Bizler evde çocuğumuza verdiğimiz dini eğitimin yeterli olacağını düşünmemeliyiz. Çocuk gençliğe adım atıp topluma karıştığı zaman; oturup kalktığı, sohbet ettiği ideal olarak benimsediği insanların ve gurupların olmasını arzulayacaktır. İşte bizler çocuklarımıza salih insanları ve bunların bulunduğu ortamları sevdirir; çocukken onlarla kol kola girip beraberce böyle ortamlara gider ve bunu yaparken de çocuklarımızla arkadaş gibi, iyi diyaloglar kurarak, müsamahalı bir şekilde davranırsak çocuk büyüklerinden alıştığı o sevgi ortamına gençliğinde de sımsıkı sarılıp toplumsal ihtiyacını bu şekilde karşılamış olacak, ruhunu doyuracak farklı şeylere meyledip farklı arayışlarda da bulunmayacaktır. Unutmamalıyız ki; gönül boşluğu kaldırmaz, yani boş olmaz muhakkak orası bir şeylerle dolacaktır. Onun için çocukken o gönüllere Kur’an, Hz. Peygamber (s.a.v.), Sahabe-i Kiram, Ehl-i Beyt, cami, sohbet ve zikir meclislerinin sevgisi yerleştirilmeli ideal olarak da; genç yaşında put deviren Hz. İbrahim (a.s.), teslimiyetin sembolü Hz. İsmail (a.s.), genç yaşında, minicik çocuğuyla Allah emrettiği için çölde, çadırda aç ve susuz kalmayı tercih eden Hz. Hacer annemiz, iffet abidesi Hz. Meryem (r.anha), imanlı gençler Ashab-ı Kehf, zindanı fuhşa tercih eden Hz. Yusuf (a.s.) gösterilmeli, Peygamber (s.a.v.)’in gençlere verdiği önem anlatılmalıdır. Çocuk yaşta Müslüman olup genç yaşında Efendimiz (s.a.v.)’in yatağına girerek ölümü göze alan Hz. Ali (r.a.), yine çocuk bir köle iken Hz. Peygamber (s.a.v.)’in evine gelip gençliğinde ona iman eden, kölelerin özgür kalmak için can attığı bir devirde Efendimiz (s.a.v.)’in yanında kalmayı ailesine tercih eden Hz. Zeyd (r.a.), annesi tarafından Peygamberimize (s.a.v.) çocuk yaşta hizmet için verilen Hz. Enes (r.a.), 25 yaşında iken Medine’ye öğretmen olarak gönderilen Mus’ab bir Umeyr, 17 yaşında iken evini İslam’a hizmet için açan Erkam b. Ebi’l-Erkam, 26 yaşında iken Yemen’e vali olarak gönderilen Muaz b. Cebel, 18 yaşında iken Suriye’ye yapılan seferde ordu komutanı olarak gönderilen Usame b. Zeyd, Mü’minlerin annesi Hz. Âişe (r.anha), Hz. Fatıma (r.anha), Hz. Esma (r.anha) ve daha nice nice genç yaşında iman edip şahadet şerbetini içmiş sahabe efendilerimizin hayatı da örnek olarak sunulmalıdır.

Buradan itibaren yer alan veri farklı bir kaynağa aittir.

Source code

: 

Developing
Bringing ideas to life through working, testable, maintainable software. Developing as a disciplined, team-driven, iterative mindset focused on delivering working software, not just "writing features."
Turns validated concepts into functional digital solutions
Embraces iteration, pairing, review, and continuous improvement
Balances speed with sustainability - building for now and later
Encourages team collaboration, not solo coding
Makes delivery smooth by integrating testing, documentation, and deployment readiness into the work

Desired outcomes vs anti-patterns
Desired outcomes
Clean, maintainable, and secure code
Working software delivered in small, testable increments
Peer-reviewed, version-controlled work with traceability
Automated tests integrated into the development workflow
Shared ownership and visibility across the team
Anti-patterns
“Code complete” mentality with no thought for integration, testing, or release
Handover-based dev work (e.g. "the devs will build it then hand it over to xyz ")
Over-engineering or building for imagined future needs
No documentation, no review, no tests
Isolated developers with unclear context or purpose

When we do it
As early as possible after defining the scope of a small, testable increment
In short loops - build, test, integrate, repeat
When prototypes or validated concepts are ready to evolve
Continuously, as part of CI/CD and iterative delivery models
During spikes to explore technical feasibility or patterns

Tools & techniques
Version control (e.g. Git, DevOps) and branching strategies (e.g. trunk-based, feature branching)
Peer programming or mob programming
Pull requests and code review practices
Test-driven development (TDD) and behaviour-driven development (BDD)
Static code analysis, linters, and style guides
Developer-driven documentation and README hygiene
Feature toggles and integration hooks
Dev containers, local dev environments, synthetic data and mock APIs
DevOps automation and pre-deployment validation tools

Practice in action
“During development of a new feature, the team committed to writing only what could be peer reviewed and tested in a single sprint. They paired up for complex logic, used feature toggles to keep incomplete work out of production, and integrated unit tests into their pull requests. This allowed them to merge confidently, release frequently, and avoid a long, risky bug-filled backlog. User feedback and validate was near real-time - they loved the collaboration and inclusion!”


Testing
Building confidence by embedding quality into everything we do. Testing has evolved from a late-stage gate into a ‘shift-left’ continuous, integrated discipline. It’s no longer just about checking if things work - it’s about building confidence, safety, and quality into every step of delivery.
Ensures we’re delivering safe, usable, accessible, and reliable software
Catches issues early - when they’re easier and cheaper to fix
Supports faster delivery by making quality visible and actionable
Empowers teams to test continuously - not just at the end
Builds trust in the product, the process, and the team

Yüce Allah hiçbir insanı boşuna yaratmamıştır. Yaratılan her insan hem kendinden hem de çevresinden ve yaşadığı dünyadan sorumlu tutulmuştur. Bizler hem yaptıklarımızdan hem de yapabilme imkânı varken yapmadıklarımızdan sorguya çekileceğiz. Toplumların geleceği olan çocuklarımızı ve gençlerimizi Allah ve Rasûlü’nün yoluna alıştırmak, o gençlerle ilgilenmek, onların dertleriyle dertlenmek bizim en önemli vazifemiz ve cihadımızdır. Batıl davası için kendisini canlı bomba yapıp patlatan, dünya ve âhiretini harap eden bir genç, fuhuş bataklığında inleyen, kumar masasından kalkmayan, terör örgütlerinin elinde oyuncak olmuş, kalbi ve gönlü çalınmış, küfür davası güden her bir genç belki de dün, bizim ihmal ettiğimiz, ilgilenmediğimiz, elinden tutup da Allah ve Rasûlü’nü anlatmadığımız insanlardan birisi idi. Eğer biz o insanın elinden tutup, gönlüne Rahmanî sevgiyi koyabilecek yollara sevk etseydik belki de bu insan bugün bu halde olmayacaktı. İşte böyle önemli bir vazife ile görevlendirilmiş Mü’minler rahatlarından vazgeçip cihatlarını hakkıyla yapmak zorundadırlar.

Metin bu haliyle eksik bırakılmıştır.